━━━ DATASET EXTRACT

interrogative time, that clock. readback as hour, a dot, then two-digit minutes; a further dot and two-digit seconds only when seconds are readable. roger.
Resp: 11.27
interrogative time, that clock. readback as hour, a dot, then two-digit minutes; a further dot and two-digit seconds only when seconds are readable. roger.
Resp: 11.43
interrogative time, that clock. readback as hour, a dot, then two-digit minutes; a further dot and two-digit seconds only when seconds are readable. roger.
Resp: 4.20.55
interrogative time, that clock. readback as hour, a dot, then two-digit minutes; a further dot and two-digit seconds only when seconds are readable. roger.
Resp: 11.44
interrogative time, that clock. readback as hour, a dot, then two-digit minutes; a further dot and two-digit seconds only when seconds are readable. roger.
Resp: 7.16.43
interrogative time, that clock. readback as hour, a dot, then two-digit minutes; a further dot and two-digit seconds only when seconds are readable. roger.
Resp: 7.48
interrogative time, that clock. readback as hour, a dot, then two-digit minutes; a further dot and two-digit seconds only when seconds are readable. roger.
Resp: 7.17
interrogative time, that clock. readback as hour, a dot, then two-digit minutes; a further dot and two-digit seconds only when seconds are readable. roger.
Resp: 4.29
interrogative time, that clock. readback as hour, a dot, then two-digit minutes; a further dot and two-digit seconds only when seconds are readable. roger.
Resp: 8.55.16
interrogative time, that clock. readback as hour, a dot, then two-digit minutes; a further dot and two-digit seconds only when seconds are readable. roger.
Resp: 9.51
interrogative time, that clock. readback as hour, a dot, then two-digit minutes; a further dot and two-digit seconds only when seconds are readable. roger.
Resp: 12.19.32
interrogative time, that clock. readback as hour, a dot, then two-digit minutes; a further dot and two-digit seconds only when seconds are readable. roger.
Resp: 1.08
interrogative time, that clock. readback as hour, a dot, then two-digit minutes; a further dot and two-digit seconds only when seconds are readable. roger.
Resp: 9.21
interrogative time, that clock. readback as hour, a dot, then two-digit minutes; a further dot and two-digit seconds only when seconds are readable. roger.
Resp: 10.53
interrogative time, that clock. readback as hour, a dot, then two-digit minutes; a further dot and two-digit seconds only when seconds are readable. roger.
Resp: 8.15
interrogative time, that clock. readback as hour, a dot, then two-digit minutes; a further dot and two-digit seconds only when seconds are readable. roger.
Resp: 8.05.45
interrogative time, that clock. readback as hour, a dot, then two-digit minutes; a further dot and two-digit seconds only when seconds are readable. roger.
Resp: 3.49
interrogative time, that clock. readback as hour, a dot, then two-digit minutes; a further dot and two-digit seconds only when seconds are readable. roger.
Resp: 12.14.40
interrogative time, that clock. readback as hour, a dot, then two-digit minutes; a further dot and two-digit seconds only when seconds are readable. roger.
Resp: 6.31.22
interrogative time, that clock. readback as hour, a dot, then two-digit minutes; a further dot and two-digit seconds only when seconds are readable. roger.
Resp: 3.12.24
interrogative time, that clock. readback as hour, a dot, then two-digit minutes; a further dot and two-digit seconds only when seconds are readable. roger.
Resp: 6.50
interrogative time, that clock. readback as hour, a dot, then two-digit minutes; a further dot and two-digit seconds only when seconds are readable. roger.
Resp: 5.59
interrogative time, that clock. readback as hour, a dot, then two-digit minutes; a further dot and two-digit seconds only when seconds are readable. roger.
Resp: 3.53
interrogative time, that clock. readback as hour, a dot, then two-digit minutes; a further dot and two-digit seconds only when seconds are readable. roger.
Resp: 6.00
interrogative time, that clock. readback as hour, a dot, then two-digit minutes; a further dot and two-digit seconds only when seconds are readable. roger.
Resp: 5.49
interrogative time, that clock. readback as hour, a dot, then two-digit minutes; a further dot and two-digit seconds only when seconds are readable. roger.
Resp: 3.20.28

━━━━━━

Arrange all the lines above as a JSON list of strings, with one string for each line and any blank lines omitted.

[
  "interrogative time, that clock. readback as hour, a dot, then two-digit minutes; a further dot and two-digit seconds only when seconds are readable. roger.",
  "Resp: 11.27",
  "interrogative time, that clock. readback as hour, a dot, then two-digit minutes; a further dot and two-digit seconds only when seconds are readable. roger.",
  "Resp: 11.43",
  "interrogative time, that clock. readback as hour, a dot, then two-digit minutes; a further dot and two-digit seconds only when seconds are readable. roger.",
  "Resp: 4.20.55",
  "interrogative time, that clock. readback as hour, a dot, then two-digit minutes; a further dot and two-digit seconds only when seconds are readable. roger.",
  "Resp: 11.44",
  "interrogative time, that clock. readback as hour, a dot, then two-digit minutes; a further dot and two-digit seconds only when seconds are readable. roger.",
  "Resp: 7.16.43",
  "interrogative time, that clock. readback as hour, a dot, then two-digit minutes; a further dot and two-digit seconds only when seconds are readable. roger.",
  "Resp: 7.48",
  "interrogative time, that clock. readback as hour, a dot, then two-digit minutes; a further dot and two-digit seconds only when seconds are readable. roger.",
  "Resp: 7.17",
  "interrogative time, that clock. readback as hour, a dot, then two-digit minutes; a further dot and two-digit seconds only when seconds are readable. roger.",
  "Resp: 4.29",
  "interrogative time, that clock. readback as hour, a dot, then two-digit minutes; a further dot and two-digit seconds only when seconds are readable. roger.",
  "Resp: 8.55.16",
  "interrogative time, that clock. readback as hour, a dot, then two-digit minutes; a further dot and two-digit seconds only when seconds are readable. roger.",
  "Resp: 9.51",
  "interrogative time, that clock. readback as hour, a dot, then two-digit minutes; a further dot and two-digit seconds only when seconds are readable. roger.",
  "Resp: 12.19.32",
  "interrogative time, that clock. readback as hour, a dot, then two-digit minutes; a further dot and two-digit seconds only when seconds are readable. roger.",
  "Resp: 1.08",
  "interrogative time, that clock. readback as hour, a dot, then two-digit minutes; a further dot and two-digit seconds only when seconds are readable. roger.",
  "Resp: 9.21",
  "interrogative time, that clock. readback as hour, a dot, then two-digit minutes; a further dot and two-digit seconds only when seconds are readable. roger.",
  "Resp: 10.53",
  "interrogative time, that clock. readback as hour, a dot, then two-digit minutes; a further dot and two-digit seconds only when seconds are readable. roger.",
  "Resp: 8.15",
  "interrogative time, that clock. readback as hour, a dot, then two-digit minutes; a further dot and two-digit seconds only when seconds are readable. roger.",
  "Resp: 8.05.45",
  "interrogative time, that clock. readback as hour, a dot, then two-digit minutes; a further dot and two-digit seconds only when seconds are readable. roger.",
  "Resp: 3.49",
  "interrogative time, that clock. readback as hour, a dot, then two-digit minutes; a further dot and two-digit seconds only when seconds are readable. roger.",
  "Resp: 12.14.40",
  "interrogative time, that clock. readback as hour, a dot, then two-digit minutes; a further dot and two-digit seconds only when seconds are readable. roger.",
  "Resp: 6.31.22",
  "interrogative time, that clock. readback as hour, a dot, then two-digit minutes; a further dot and two-digit seconds only when seconds are readable. roger.",
  "Resp: 3.12.24",
  "interrogative time, that clock. readback as hour, a dot, then two-digit minutes; a further dot and two-digit seconds only when seconds are readable. roger.",
  "Resp: 6.50",
  "interrogative time, that clock. readback as hour, a dot, then two-digit minutes; a further dot and two-digit seconds only when seconds are readable. roger.",
  "Resp: 5.59",
  "interrogative time, that clock. readback as hour, a dot, then two-digit minutes; a further dot and two-digit seconds only when seconds are readable. roger.",
  "Resp: 3.53",
  "interrogative time, that clock. readback as hour, a dot, then two-digit minutes; a further dot and two-digit seconds only when seconds are readable. roger.",
  "Resp: 6.00",
  "interrogative time, that clock. readback as hour, a dot, then two-digit minutes; a further dot and two-digit seconds only when seconds are readable. roger.",
  "Resp: 5.49",
  "interrogative time, that clock. readback as hour, a dot, then two-digit minutes; a further dot and two-digit seconds only when seconds are readable. roger.",
  "Resp: 3.20.28"
]